Tak seorang pun dibolehkan masuk ke aula selain pejabat yang dipangil. Selang beberapa jam pemeriksaan digelar, satu per satu pejabat yang diperiksa tampak ke luar dari aula. Raut wajah mereka tampak kusut seperti memikirkan beban berat. Satu dari sekian pejabat yang diperiksa adalah Drs. H. Suhyar Mulianto, Kepala Dinas Pendapatan (Kadispenda) Langkat.
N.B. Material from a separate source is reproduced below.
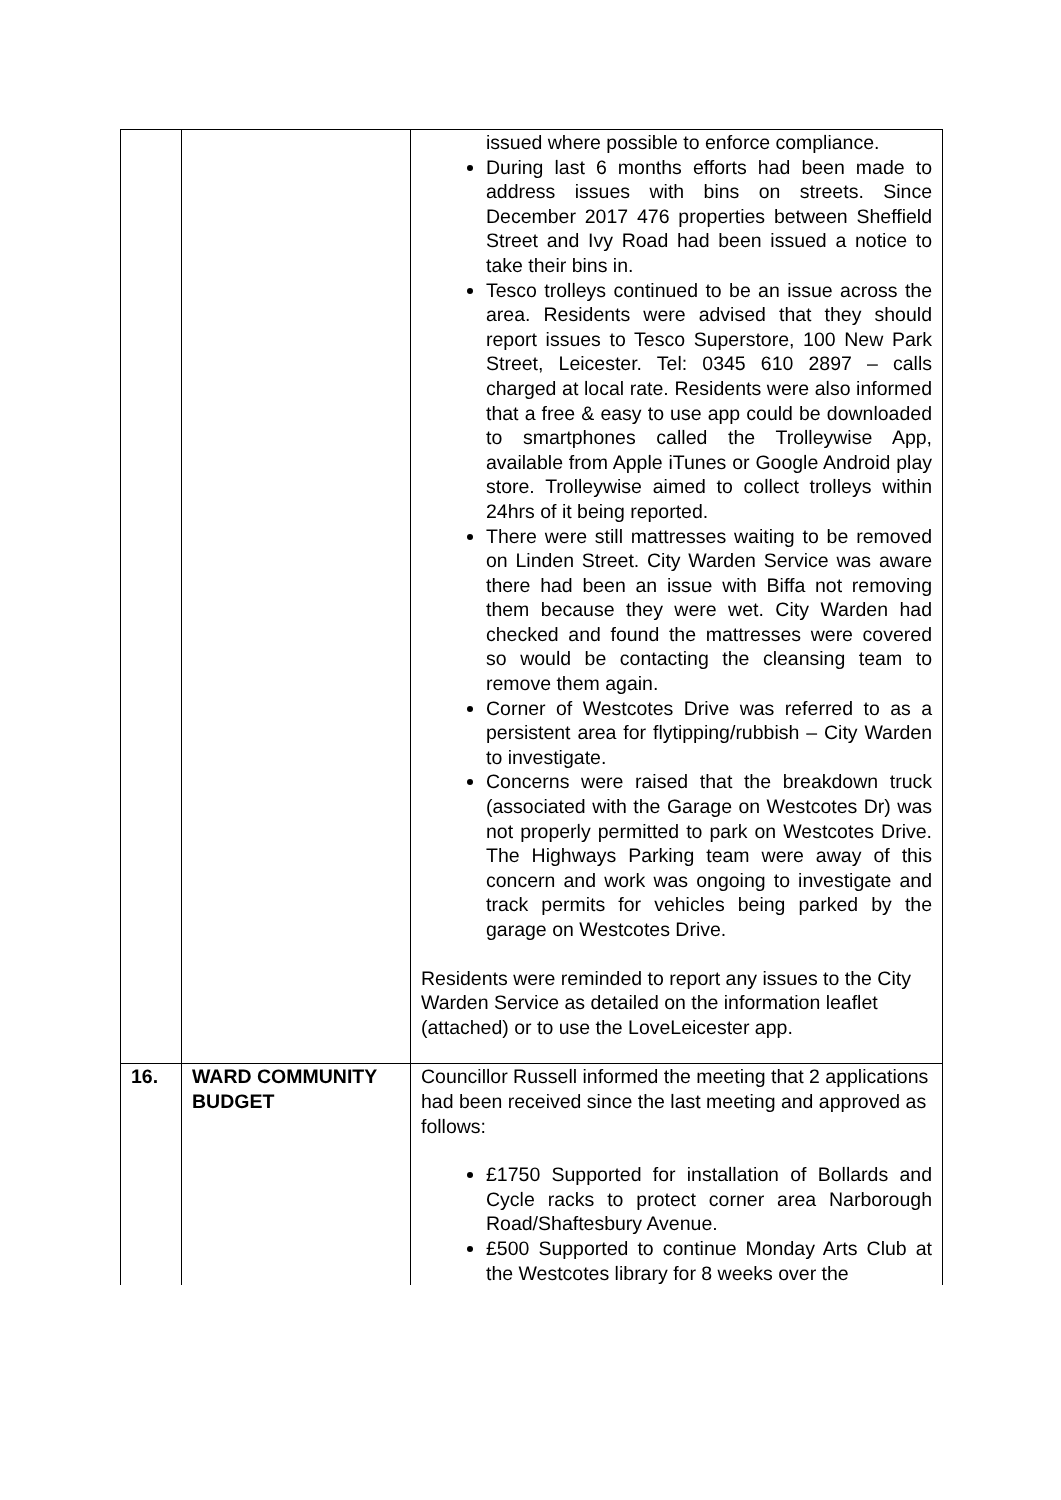| | | issued where possible to enforce compliance. During last 6 months efforts had been made to address issues with bins on streets. Since December 2017 476 properties between Sheffield Street and Ivy Road had been issued a notice to take their bins in. Tesco trolleys continued to be an issue across the area. Residents were advised that they should report issues to Tesco Superstore, 100 New Park Street, Leicester. Tel: 0345 610 2897 – calls charged at local rate. Residents were also informed that a free & easy to use app could be downloaded to smartphones called the Trolleywise App, available from Apple iTunes or Google Android play store. Trolleywise aimed to collect trolleys within 24hrs of it being reported. There were still mattresses waiting to be removed on Linden Street. City Warden Service was aware there had been an issue with Biffa not removing them because they were wet. City Warden had checked and found the mattresses were covered so would be contacting the cleansing team to remove them again. Corner of Westcotes Drive was referred to as a persistent area for flytipping/rubbish – City Warden to investigate. Concerns were raised that the breakdown truck (associated with the Garage on Westcotes Dr) was not properly permitted to park on Westcotes Drive. The Highways Parking team were away of this concern and work was ongoing to investigate and track permits for vehicles being parked by the garage on Westcotes Drive. Residents were reminded to report any issues to the City Warden Service as detailed on the information leaflet (attached) or to use the LoveLeicester app. |
| 16. | WARD COMMUNITY BUDGET | Councillor Russell informed the meeting that 2 applications had been received since the last meeting and approved as follows: £1750 Supported for installation of Bollards and Cycle racks to protect corner area Narborough Road/Shaftesbury Avenue. £500 Supported to continue Monday Arts Club at the Westcotes library for 8 weeks over the |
“Nggak ada masalah, biasa aja, pemeriksaanya terkait dugaan korupsi Rp 102 miliar itu, jadi petugas KPK nya datang untuk klarifikasi,” Sukyar seperti berusaha menutupi ketegangannya saat ditanya reporter POSMETRO MEDAN, Darwis Sinulingga, yang menjegatnya saat ke luar dari aula.
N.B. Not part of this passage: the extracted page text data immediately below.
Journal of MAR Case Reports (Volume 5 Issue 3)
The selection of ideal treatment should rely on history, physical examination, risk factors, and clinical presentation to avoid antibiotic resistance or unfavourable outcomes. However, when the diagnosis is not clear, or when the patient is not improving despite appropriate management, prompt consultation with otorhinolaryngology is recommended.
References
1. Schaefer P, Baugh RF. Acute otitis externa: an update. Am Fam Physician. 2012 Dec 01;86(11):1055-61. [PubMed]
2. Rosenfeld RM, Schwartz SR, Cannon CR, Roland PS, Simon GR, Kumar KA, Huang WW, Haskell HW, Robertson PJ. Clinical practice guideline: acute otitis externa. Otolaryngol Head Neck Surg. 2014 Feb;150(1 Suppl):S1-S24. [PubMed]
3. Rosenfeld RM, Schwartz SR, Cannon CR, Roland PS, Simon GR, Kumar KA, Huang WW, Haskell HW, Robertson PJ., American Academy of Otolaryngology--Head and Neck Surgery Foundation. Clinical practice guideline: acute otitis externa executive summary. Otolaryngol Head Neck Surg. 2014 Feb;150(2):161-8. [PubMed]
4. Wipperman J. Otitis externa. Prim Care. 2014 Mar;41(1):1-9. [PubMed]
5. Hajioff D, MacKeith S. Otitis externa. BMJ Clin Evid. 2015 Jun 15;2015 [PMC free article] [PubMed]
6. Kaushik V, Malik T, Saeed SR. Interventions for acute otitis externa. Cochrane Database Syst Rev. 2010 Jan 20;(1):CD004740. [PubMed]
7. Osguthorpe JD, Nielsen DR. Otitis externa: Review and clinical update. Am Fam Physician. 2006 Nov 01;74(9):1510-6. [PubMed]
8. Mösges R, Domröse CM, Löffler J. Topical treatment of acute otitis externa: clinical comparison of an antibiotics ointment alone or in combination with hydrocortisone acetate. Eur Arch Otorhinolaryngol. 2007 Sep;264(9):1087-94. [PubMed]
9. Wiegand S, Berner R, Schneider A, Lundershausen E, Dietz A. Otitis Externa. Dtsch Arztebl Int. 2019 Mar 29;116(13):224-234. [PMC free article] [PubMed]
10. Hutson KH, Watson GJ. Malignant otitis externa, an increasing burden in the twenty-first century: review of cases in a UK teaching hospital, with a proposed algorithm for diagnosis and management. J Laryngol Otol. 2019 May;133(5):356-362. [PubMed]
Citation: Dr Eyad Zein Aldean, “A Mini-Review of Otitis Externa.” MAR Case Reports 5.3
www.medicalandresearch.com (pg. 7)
“Kalau masalah uang itu, kayaknya sudah dikembalikan, sebab waktu itu ada surat dari Bupati yang menyarankan pengembaliannya, tapi saya lupa tanggal persisnya, yang pasti Bendahara Linmas tahu itu,” jawab tergesa mantan orang nomor satu di Kesbang Linmas Langkat itu saat dicecar soal temuan BPK yang menyebut dirinya menerima dana bantuan Muspida Plus per triwulan tahun 2007. Suhyar, pemilik Kolam Renang Dendang Tirta itu langsung buru-buru meninggalkan wartawan Anda.

Soal pemeriksaan massal itu, Sekdakab Langkat, Drs. H Surya Djaisa tak mau berkomentar banyak. “Saya tidak berhak mengomentari,” katanya. Pun begitu, dia mengaku, turunnya KPK ke Langkat karena banyaknya jumlah pejabat yang diperiksa, meski sebelumnya beberapa telah diperiksa di Jakarta. Lagi pula, “Biar efisien, hemat waktu,” sambung Kabag Keuangan era Bupati Syamsul Arifin itu.

Tim KPK yang berjumlah 10 orang diketahui berada di Langkat hingga 2 Minggu ke depan. Sesuai surat pemberitahuan mereka sebelumnya pada Pemkab Langkat, selain terhadap sejumlah pejabat, pemeriksaan juga diarahkan pada beberapa mantan anggota DPRD Langkat dan rekanan proyek di jaman Syamsul Arifin. “Kalau saya nggak salah, besok (Rabu 9/12) masih pemeriksaan terhadap SKPD dan bendaharawan, sedangkan Kamisnya, mungkin mantan anggota DPRD Langkat dan seterusnya rekanan,” tandas Surya. (sal)

Satpol PP menjaga ruang pemeriksaan.

3 Tanggapan

  1. buktikan KPK karna bang samsulkan mantan preman, secara otomatis jiwa preman masih ada termasuk dikepolisian di kejaksaan, departemen agama dan sekolah-sekolah, kalau salah pasti ketakutan.

  2. Allah swt telah menetapkan hari pengadilan itu, tak seorangpun manusia yang mampu menahan. Sebaiknya tidak mendaftar menjadi barisan yang akan dikutuk Allah swt. Hentikan, akui, ikhlas dengan hukukman, dan bertobat agar tidak diazab dunia akhirat.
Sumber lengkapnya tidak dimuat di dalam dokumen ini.